Your local farmer's market remains a top-notch source for diverse produce. Markets across the country have been taking extra steps to ensure safety. This has included measures such as having vendors set up stands far apart, requiring shoppers to put on disposable gloves, and disinfecting scales after produce weighing. Many markets have even done away with a market staple: free samples. At some markets, you'll see bottles of hand sanitizer on vendor tables.

The beauty of the farmers' market is that you can buy from many different farms in one place. You can go in without any firm idea of what you want to buy or cook that night, and walk out with some just-laid eggs, eye-popping purple cabbage, and new dinner plans. Some farms have developed pre-ordering systems that allow for minimal contact, seeing your produce bagged, ready, and prepaid for by the time you arrive.

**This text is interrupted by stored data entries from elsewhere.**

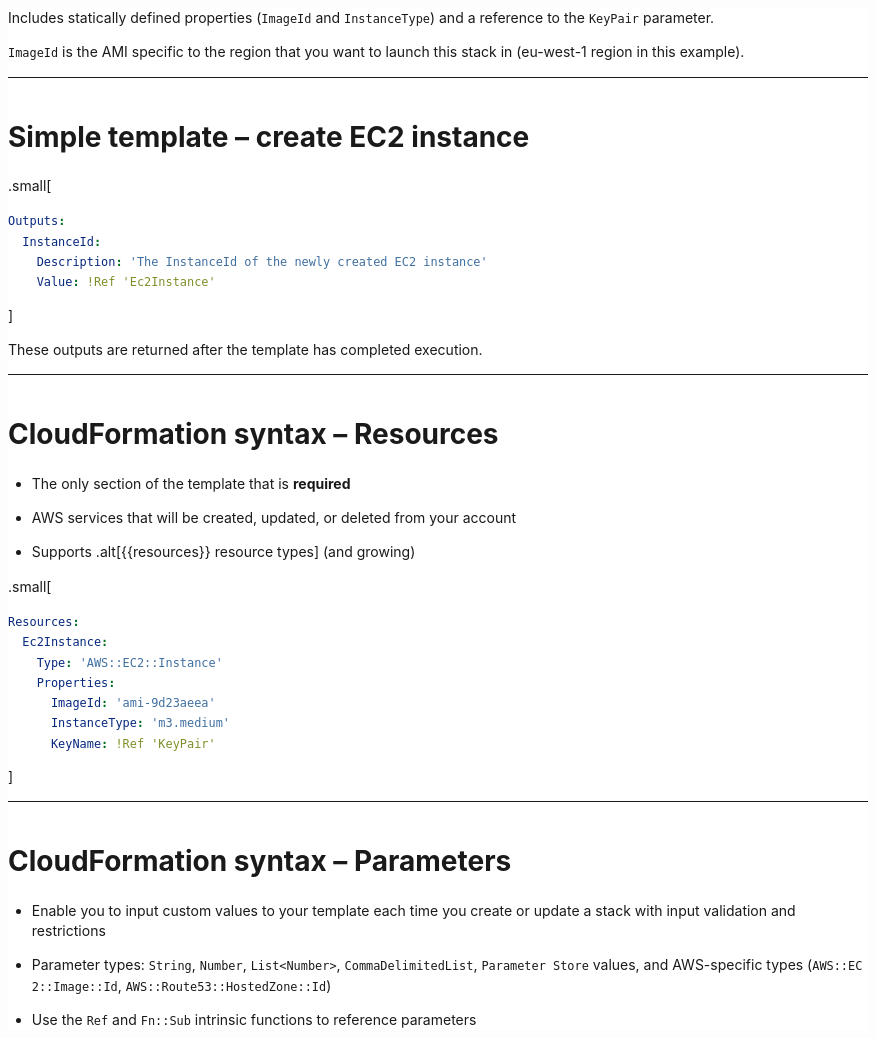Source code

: Includes statically defined properties (`ImageId` and `InstanceType`) and a reference to the `KeyPair` parameter.

`ImageId` is the AMI specific to the region that you want to launch this stack in (eu-west-1 region in this example).

---

# Simple template – create EC2 instance

.small[
```yaml
Outputs:
  InstanceId:
    Description: 'The InstanceId of the newly created EC2 instance'
    Value: !Ref 'Ec2Instance'
```
]

These outputs are returned after the template has completed execution.

---

# CloudFormation syntax – Resources

* The only section of the template that is **required**

* AWS services that will be created, updated, or deleted from your account

* Supports .alt[{{resources}} resource types] (and growing)

.small[
```yaml
Resources:
  Ec2Instance:
    Type: 'AWS::EC2::Instance'
    Properties:
      ImageId: 'ami-9d23aeea'
      InstanceType: 'm3.medium'
      KeyName: !Ref 'KeyPair'
```
]

---

# CloudFormation syntax – Parameters

* Enable you to input custom values to your template each time you create or update a stack with input validation and restrictions

* Parameter types: `String`, `Number`, `List<Number>`, `CommaDelimitedList`, `Parameter Store` values, and  AWS-specific types (`AWS::EC2::Image::Id`, `AWS::Route53::HostedZone::Id`)

* Use the `Ref` and `Fn::Sub` intrinsic functions to reference parameters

RELATED: Cleanliness Is So Important Right Now—Here's How to Wash Fruits and Vegetables Properly

Keep up with your local newspaper's food section to track how your local markets have adapted. Additionally, you can email your local market manager or visit market websites or social media for information about new hours and changes.

02 of 05

Farm Stands.

Instead of having the farm come to you, you can go to the farm. (Hey, you're probably due for some socially distant time outside the house.) Farm stands are onsite stores that offer products grown or made on the farm. Not all farms have them, so call ahead if you aren't sure. There's nothing like being able to see, right there on the tree, plant, or vine, exactly where your food comes from—and walking away with a few fresh bags. Make sure to avoid farm stands with crowds and follow the proper protocol for shopping safely.

03 of 05

CSAs.

A CSA, or community supported agriculture, is a farm subscription that gets you periodic produce—whatever the farm has in season. CSAs come in various sizes and frequencies. Many are weekly. Some have an option to add other products, like eggs or meat, into your regular box. Traditionally, CSAs have been available for pickup at farmers' markets, farms, and at a select few other destinations depending on the individual CSA. But in the time of coronavirus, many farms have expanded pickup points to restaurants, markets, and other local hubs. Some farms will even deliver your CSA share to your doorstep. To sign up for a CSA, contact a local farm and see if they offer one.

04 of 05

New Collaborations.

These days, food industry professionals have had to get creative to survive. One result: Some restaurants, butchers, bakers, and other local food artisans have started to carry products from farmers, available to-go. Further, in many states and cities, some restaurants have even stopped cooking food and turned into full-on grocery stores.

05 of 05

Support Restaurants and Artisans that Source Locally.

Across the country, restaurants have moved to takeaway, delivery, and drive-thru models. You can do two good (and delicious) deeds at once by getting dinner from an eatery that sources from local farms. Your dinner will support both the restaurant and its farm vendors. Additionally, purchasing certain craft products sourced from the nearby land offers a similar double benefit. Whether bread, beer, pasta, hot sauce, pie, or whatever your favorite local products are, buying them now will help keep artisans and farmers in business—and keep you eating well in the weeks ahead.